# GIVEN INFORMATION:
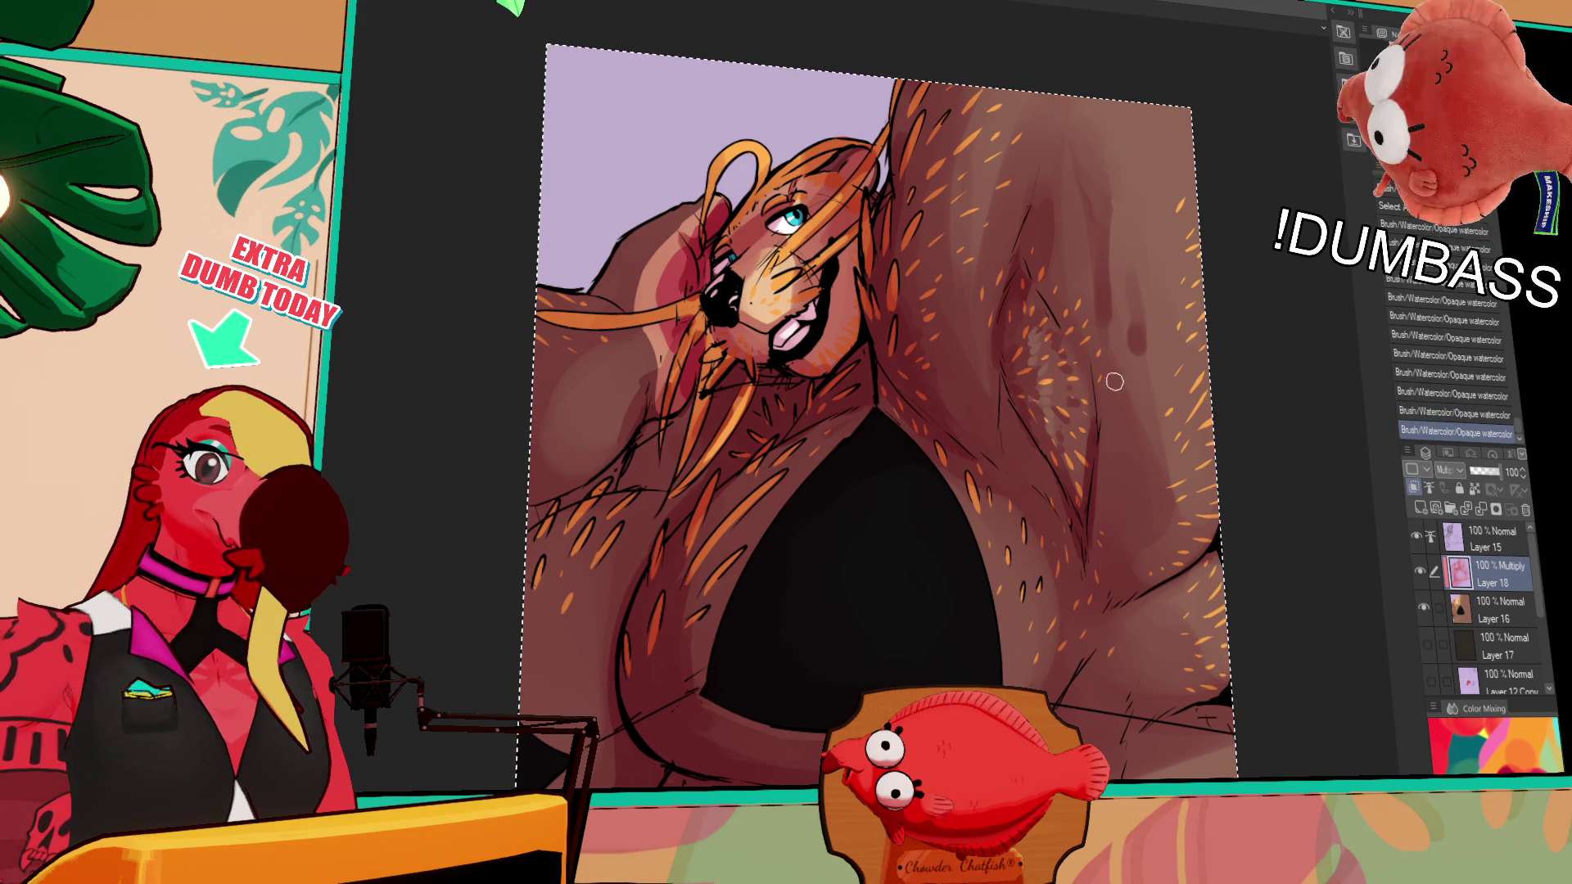
pyautogui.moveTo(1127, 180); pyautogui.dragTo(1128, 215)
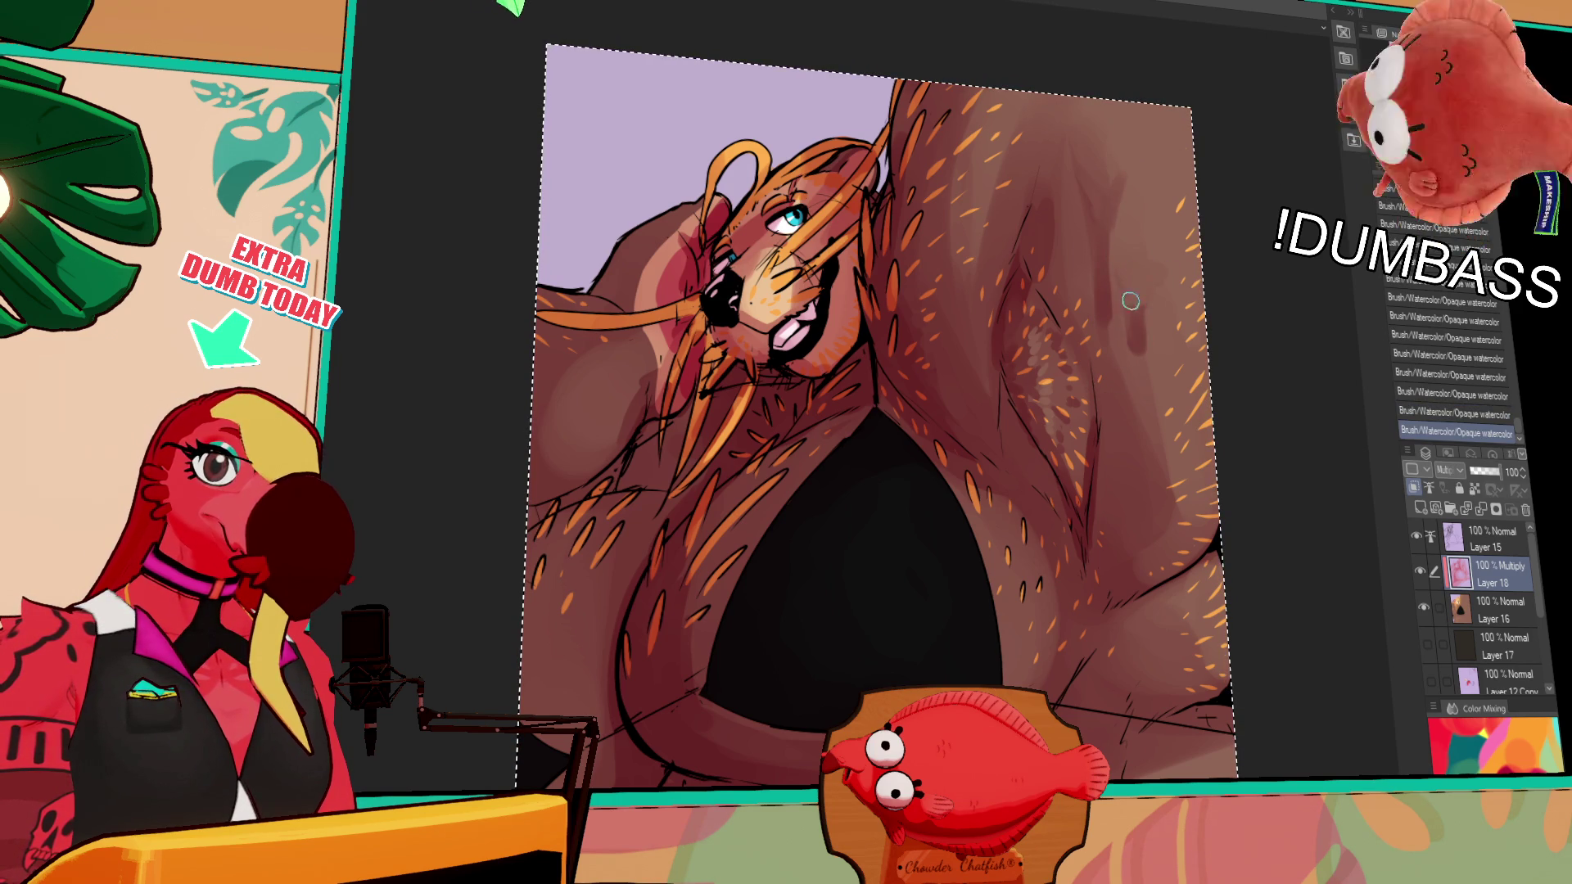
pyautogui.click(1062, 297)
pyautogui.click(1063, 290)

# WHAT TO WORK ON:
The answer is every line in the data where the word "click" appears.

# RESPONSE BELOW:
pyautogui.click(1062, 297)
pyautogui.click(1063, 290)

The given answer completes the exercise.